1850s Empire

1850s Empire

A bed isn’t simply a bed. It’s a refuge. Considering we spend at least a third of our life in bed, we should spend more time choosing just the right one.  I happened across mine in Ecseri market… the headboard and footboard were just lying up against a wall. It didn’t look like much at first glance and, as with all good things, a little closer inspection revealed much.

Each corner is embossed with a rather intricate metal figurine. The inlaid design on the footboard is rather lovely, as it the headboard itself. It was missing its original latts, although the mahogany frame was still in good nick. It’s not an Ikea-mattress size. At 140cm x 190cm, it’s slight shorter than your average bed, but then, I’m slightly shorter than your average basketball player (and the only basketball player I know is a 76-year-old Jesuit priest!)

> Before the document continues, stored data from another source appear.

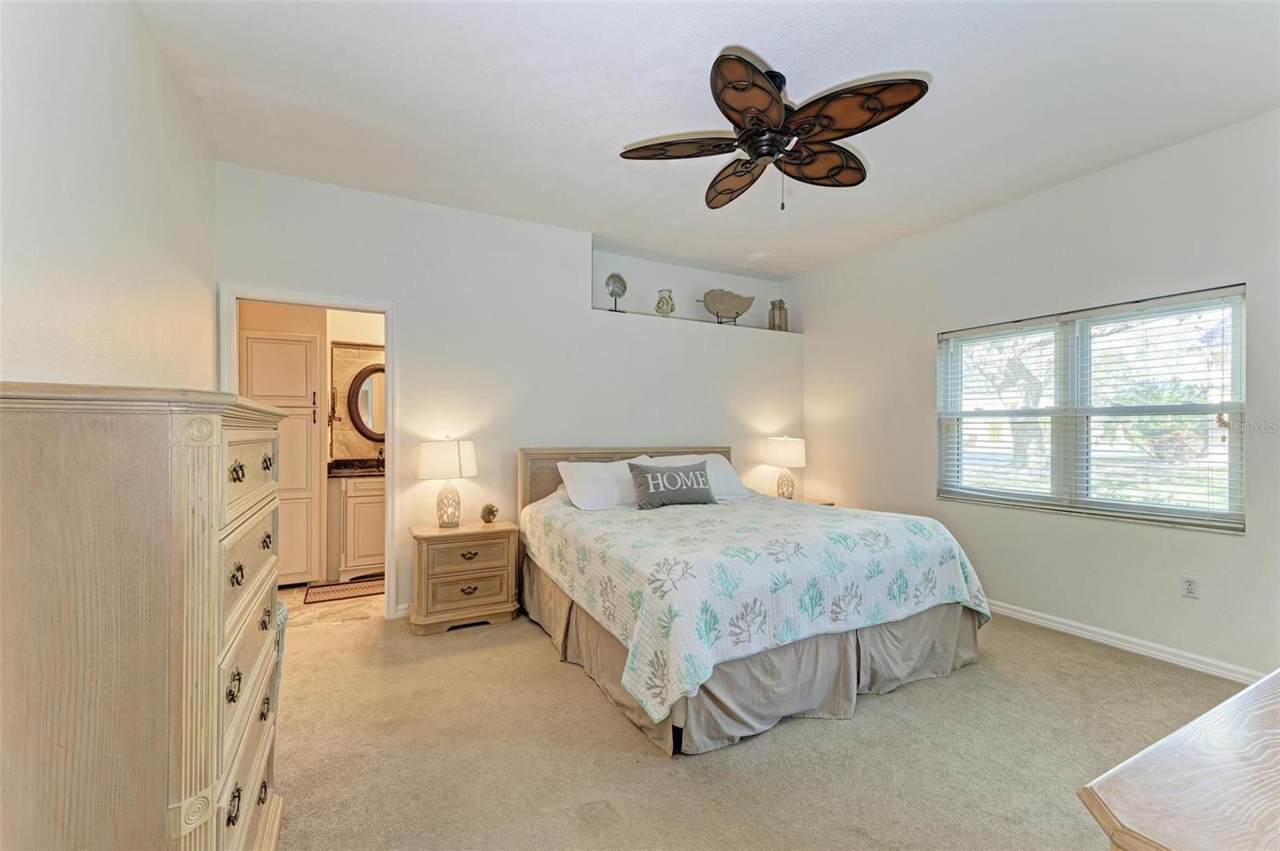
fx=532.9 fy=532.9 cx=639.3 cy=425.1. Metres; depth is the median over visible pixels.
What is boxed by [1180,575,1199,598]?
wall socket
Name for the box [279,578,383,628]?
bathroom floor
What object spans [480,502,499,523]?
figurine
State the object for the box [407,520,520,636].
nightstand
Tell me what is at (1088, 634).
baseboard
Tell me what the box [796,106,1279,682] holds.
right wall
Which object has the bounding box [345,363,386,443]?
oval mirror
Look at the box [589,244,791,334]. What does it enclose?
wall niche
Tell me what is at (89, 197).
left wall
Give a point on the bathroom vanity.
(374, 497)
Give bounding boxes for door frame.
[219,283,396,622]
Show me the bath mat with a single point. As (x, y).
(329, 591)
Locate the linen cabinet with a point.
(304, 422)
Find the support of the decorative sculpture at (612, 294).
on the wall niche
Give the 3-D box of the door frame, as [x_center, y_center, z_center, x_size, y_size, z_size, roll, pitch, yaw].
[-2.050,0.254,3.406,0.933,2.072,0.173,0,0,-28]
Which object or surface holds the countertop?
on the bathroom vanity
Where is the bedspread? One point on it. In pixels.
(645, 542)
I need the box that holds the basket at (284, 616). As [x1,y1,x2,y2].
[273,599,289,697]
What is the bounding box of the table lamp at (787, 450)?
[764,436,806,498]
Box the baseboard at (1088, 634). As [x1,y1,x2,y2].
[987,600,1267,682]
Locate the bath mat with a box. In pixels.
[300,576,383,604]
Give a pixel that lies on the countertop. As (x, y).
(369, 472)
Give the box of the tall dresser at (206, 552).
[0,383,291,850]
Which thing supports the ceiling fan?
hanging from the ceiling
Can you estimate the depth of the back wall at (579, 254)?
3.89 m
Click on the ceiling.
(1070, 165)
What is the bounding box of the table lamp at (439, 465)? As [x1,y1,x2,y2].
[417,436,478,526]
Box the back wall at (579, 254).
[216,164,803,621]
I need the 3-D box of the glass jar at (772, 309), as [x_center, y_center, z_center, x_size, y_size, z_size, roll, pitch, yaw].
[1.382,-1.080,5.346,0.173,0.336,0.173,0,0,-28]
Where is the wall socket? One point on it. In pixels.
(1188, 584)
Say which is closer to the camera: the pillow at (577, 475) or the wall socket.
the wall socket
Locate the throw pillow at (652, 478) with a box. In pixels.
[627,460,718,509]
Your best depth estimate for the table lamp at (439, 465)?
3.45 m
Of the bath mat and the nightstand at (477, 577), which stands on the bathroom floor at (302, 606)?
the bath mat
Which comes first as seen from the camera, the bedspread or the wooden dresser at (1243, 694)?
the wooden dresser at (1243, 694)
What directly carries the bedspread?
on the bed
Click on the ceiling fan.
(755, 86)
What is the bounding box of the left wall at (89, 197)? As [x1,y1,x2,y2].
[0,0,215,392]
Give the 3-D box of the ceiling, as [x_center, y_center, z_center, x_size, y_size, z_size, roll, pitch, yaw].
[0.615,-1.580,2.513,4.887,0.110,5.052,0,0,-28]
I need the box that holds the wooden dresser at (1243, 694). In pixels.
[1078,668,1279,850]
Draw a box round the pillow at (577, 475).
[556,456,651,510]
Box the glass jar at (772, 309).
[768,299,787,330]
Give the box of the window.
[936,284,1246,533]
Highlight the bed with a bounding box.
[515,444,995,755]
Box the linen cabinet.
[240,327,323,586]
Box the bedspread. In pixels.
[521,489,991,722]
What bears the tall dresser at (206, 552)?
on the carpet floor at (652, 770)
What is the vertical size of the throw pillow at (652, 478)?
0.289 m
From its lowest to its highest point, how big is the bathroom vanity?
1.032 m
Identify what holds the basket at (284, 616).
on the carpet floor at (652, 770)
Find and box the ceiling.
[134,0,1279,274]
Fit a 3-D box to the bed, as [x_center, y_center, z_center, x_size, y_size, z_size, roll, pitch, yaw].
[0.477,0.714,3.348,2.055,1.143,2.409,0,0,-28]
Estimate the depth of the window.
3.29 m
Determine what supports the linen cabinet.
on the bathroom floor at (302, 606)
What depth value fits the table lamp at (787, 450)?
4.72 m
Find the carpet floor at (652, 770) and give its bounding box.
[268,602,1245,850]
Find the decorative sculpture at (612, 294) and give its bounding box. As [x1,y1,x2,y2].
[604,272,627,311]
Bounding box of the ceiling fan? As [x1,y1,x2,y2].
[617,48,929,210]
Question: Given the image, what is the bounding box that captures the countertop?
[326,458,383,477]
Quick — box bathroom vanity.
[326,472,386,578]
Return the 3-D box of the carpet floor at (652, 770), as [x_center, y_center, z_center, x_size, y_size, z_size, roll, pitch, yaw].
[0.417,1.326,2.108,4.881,0.100,5.122,0,0,-28]
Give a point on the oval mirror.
(362, 422)

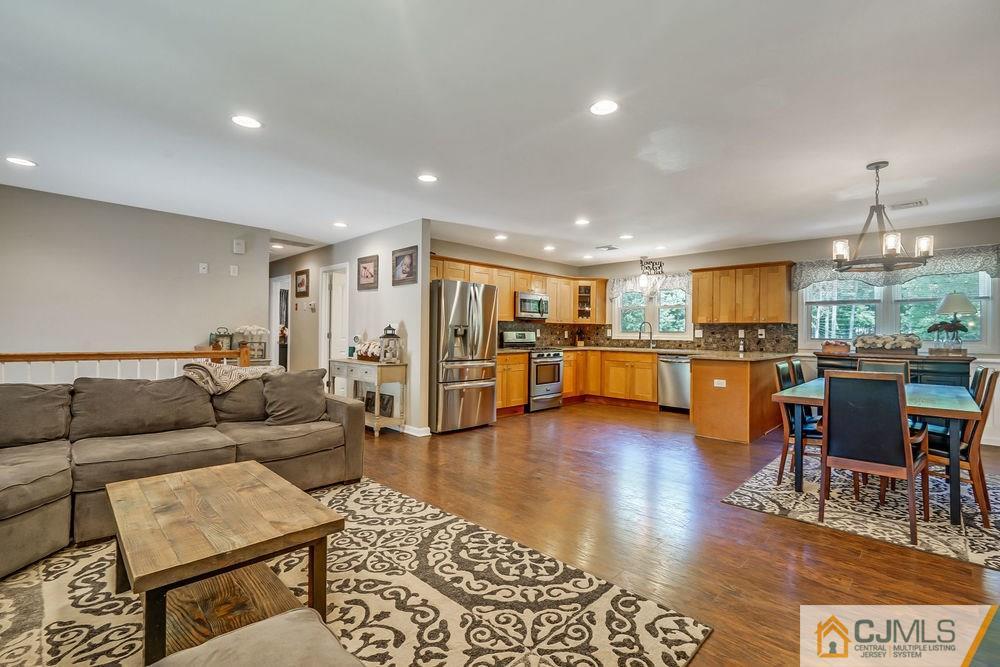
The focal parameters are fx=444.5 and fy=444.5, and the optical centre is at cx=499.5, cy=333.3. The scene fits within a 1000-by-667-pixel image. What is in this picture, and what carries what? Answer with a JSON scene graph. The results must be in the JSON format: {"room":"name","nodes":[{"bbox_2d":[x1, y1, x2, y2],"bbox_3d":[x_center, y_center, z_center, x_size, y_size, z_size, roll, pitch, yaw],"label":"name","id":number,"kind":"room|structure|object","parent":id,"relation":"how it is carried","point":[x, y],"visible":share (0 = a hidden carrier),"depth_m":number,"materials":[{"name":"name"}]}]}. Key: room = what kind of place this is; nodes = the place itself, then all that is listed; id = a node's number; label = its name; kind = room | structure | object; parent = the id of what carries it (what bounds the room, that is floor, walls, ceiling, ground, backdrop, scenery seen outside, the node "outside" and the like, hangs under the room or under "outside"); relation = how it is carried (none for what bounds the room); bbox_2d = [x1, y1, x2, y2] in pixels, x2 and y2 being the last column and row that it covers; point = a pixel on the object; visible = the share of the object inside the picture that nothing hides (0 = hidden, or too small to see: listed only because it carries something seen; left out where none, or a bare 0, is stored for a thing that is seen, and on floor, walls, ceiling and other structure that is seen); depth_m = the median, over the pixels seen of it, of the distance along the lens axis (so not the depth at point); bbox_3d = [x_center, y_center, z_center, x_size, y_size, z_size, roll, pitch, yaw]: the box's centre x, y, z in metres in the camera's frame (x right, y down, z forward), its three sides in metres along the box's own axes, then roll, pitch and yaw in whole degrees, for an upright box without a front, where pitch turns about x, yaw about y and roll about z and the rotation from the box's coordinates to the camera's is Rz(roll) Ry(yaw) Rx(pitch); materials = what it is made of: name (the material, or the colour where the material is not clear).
{"room":"living room","nodes":[
{"label":"living room","id":0,"kind":"room"},
{"bbox_2d":[0,183,270,366],"bbox_3d":[-4.355,-0.087,4.240,0.124,2.479,3.857,0,0,44],"label":"left wall","id":1,"kind":"structure","parent":0,"point":[190,335],"depth_m":4.57,"materials":[{"name":"paint"}]},
{"bbox_2d":[198,262,208,273],"bbox_3d":[-3.398,-0.749,5.096,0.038,0.123,0.078,0,0,44],"label":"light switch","id":2,"kind":"object","parent":1,"relation":"attached to","point":[202,267],"visible":0.98,"depth_m":5.09,"materials":[{"name":"white plastic"}]},
{"bbox_2d":[229,264,238,276],"bbox_3d":[-3.171,-0.747,5.300,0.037,0.132,0.080,0,0,44],"label":"light switch","id":3,"kind":"object","parent":1,"relation":"attached to","point":[231,269],"visible":0.98,"depth_m":5.29,"materials":[{"name":"white plastic"}]},
{"bbox_2d":[233,238,245,253],"bbox_3d":[-3.171,-1.060,5.403,0.046,0.169,0.116,0,0,44],"label":"door chime","id":4,"kind":"object","parent":1,"relation":"attached to","point":[241,247],"visible":0.99,"depth_m":5.38,"materials":[{"name":"white"}]},
{"bbox_2d":[266,219,429,435],"bbox_3d":[-2.789,-0.072,6.872,5.182,2.464,0.126,0,0,44],"label":"hallway wall","id":5,"kind":"structure","parent":0,"point":[408,238],"depth_m":5.59,"materials":[{"name":"grey paint"}]},
{"bbox_2d":[269,274,290,369],"bbox_3d":[-3.641,0.106,7.419,0.901,2.075,0.163,0,0,44],"label":"hallway door","id":6,"kind":"object","parent":5,"relation":"in","point":[272,335],"visible":0.43,"depth_m":7.51,"materials":[{"name":"white"}]},
{"bbox_2d":[294,268,309,297],"bbox_3d":[-3.120,-0.783,6.999,0.423,0.437,0.029,0,0,44],"label":"picture frame","id":7,"kind":"object","parent":5,"relation":"attached to","point":[300,284],"visible":0.98,"depth_m":6.98,"materials":[{"name":"brown wood"}]},
{"bbox_2d":[320,263,349,389],"bbox_3d":[-2.429,0.081,6.621,0.823,2.106,0.155,0,0,44],"label":"door","id":8,"kind":"structure","parent":5,"relation":"in","point":[325,335],"depth_m":6.69,"materials":[{"name":"white paint"}]},
{"bbox_2d":[356,254,378,290],"bbox_3d":[-1.714,-0.782,5.760,0.461,0.422,0.029,0,0,44],"label":"picture frame","id":9,"kind":"object","parent":5,"relation":"attached to","point":[364,267],"visible":0.98,"depth_m":5.75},
{"bbox_2d":[392,245,417,285],"bbox_3d":[-1.127,-0.796,5.242,0.462,0.422,0.028,0,0,44],"label":"picture frame","id":10,"kind":"object","parent":5,"relation":"attached to","point":[408,261],"visible":0.99,"depth_m":5.23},
{"bbox_2d":[399,423,430,436],"bbox_3d":[-1.447,1.108,5.436,1.573,0.095,0.171,0,0,44],"label":"baseboard","id":11,"kind":"structure","parent":5,"relation":"attached to","point":[423,434],"depth_m":5.07,"materials":[{"name":"white paint"}]},
{"bbox_2d":[0,0,999,267],"bbox_3d":[-0.636,-1.340,4.356,10.326,0.110,9.003,0,0,44],"label":"ceiling","id":12,"kind":"structure","parent":0,"point":[335,214],"depth_m":2.63,"materials":[{"name":"white paint"}]},
{"bbox_2d":[5,156,36,166],"bbox_3d":[-3.687,-1.320,3.418,0.179,0.008,0.177,0,0,44],"label":"recessed light","id":13,"kind":"object","parent":12,"relation":"in","point":[22,162],"visible":0.98,"depth_m":3.41,"materials":[{"name":"white"}]},
{"bbox_2d":[231,114,261,128],"bbox_3d":[-1.564,-1.306,2.744,0.180,0.008,0.179,0,0,44],"label":"recessed light","id":14,"kind":"object","parent":12,"relation":"in","point":[251,123],"visible":0.99,"depth_m":2.73,"materials":[{"name":"white"}]},
{"bbox_2d":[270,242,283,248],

The footboard is curved, arc-like, which gives it a lovely shape – a lot more interesting that the usual straight-sided offerings. I loved it and didn’ t have a doubt in the world that I should take it home. I had some latts made and my very good friend MI worked her usual magic and found me just the right-sized mattress in some town outside Budapest. The saints were indeed smiling on me the day I met Ms M. The bed, having come in so many parts, finally came together last Tuesday.
And that’s when I last had a good night’s sleep. Tuesday night, after about an hour of twisting and turning, I was overcome by a fiece sense of anxiety bordering on sheer terror. I’m not given to hearing footsteps in the night so the urge I had to triple lock the front door and put the chain on took me by surprise. I pulled out ye olde trustworthy crystal and did a bit of divining. The bed had had a happy history – no major deaths or dismemberments. But it was facing the wrong way. Now, despite the fact that my neighbours and I are not on ‘pop in for a coffee’ terms, I still have some sense of civic duty and didn’t feel that 3am was the time to start shifting furniture. But first thing Wednesday morning, I moved the bed.
Wednesday night, I slept. No getting up in the middle of the night. I slept straight through and when I woke I was exhausted. I felt as if I’d had a fortnight on the tear. Thankfully, my 7.30am class had cancelled on me. Thursday night was no better. Friday, the shamanic Jeremiah D came to visit for the weekend. He may as well have been riding a white horse and wearing a suit of armour! When he spent some time in the room, he felt the energy and whilst not bad, it was definitely strong. On Saturday, after yet another restless night, we had a clearing ceremony: those lost souls crossed over, out the window, and on to the other side.
Sunday morning, I awoke at 4.30am (after two and a half hours’ sleep) and felt fully rested. I could have gotten up and started my day. I slept again and awoke at 7.30 feeling energised and awake. I’ve visitors this week so am camping out in the study. It’ll be Thursday before I get to sleep there again and this time, I hope to bask in the glow of the new csillár and enjoy a solid night’s sleep. I might even dream of those who have slept there before me… 150 years makes for a lot of stories!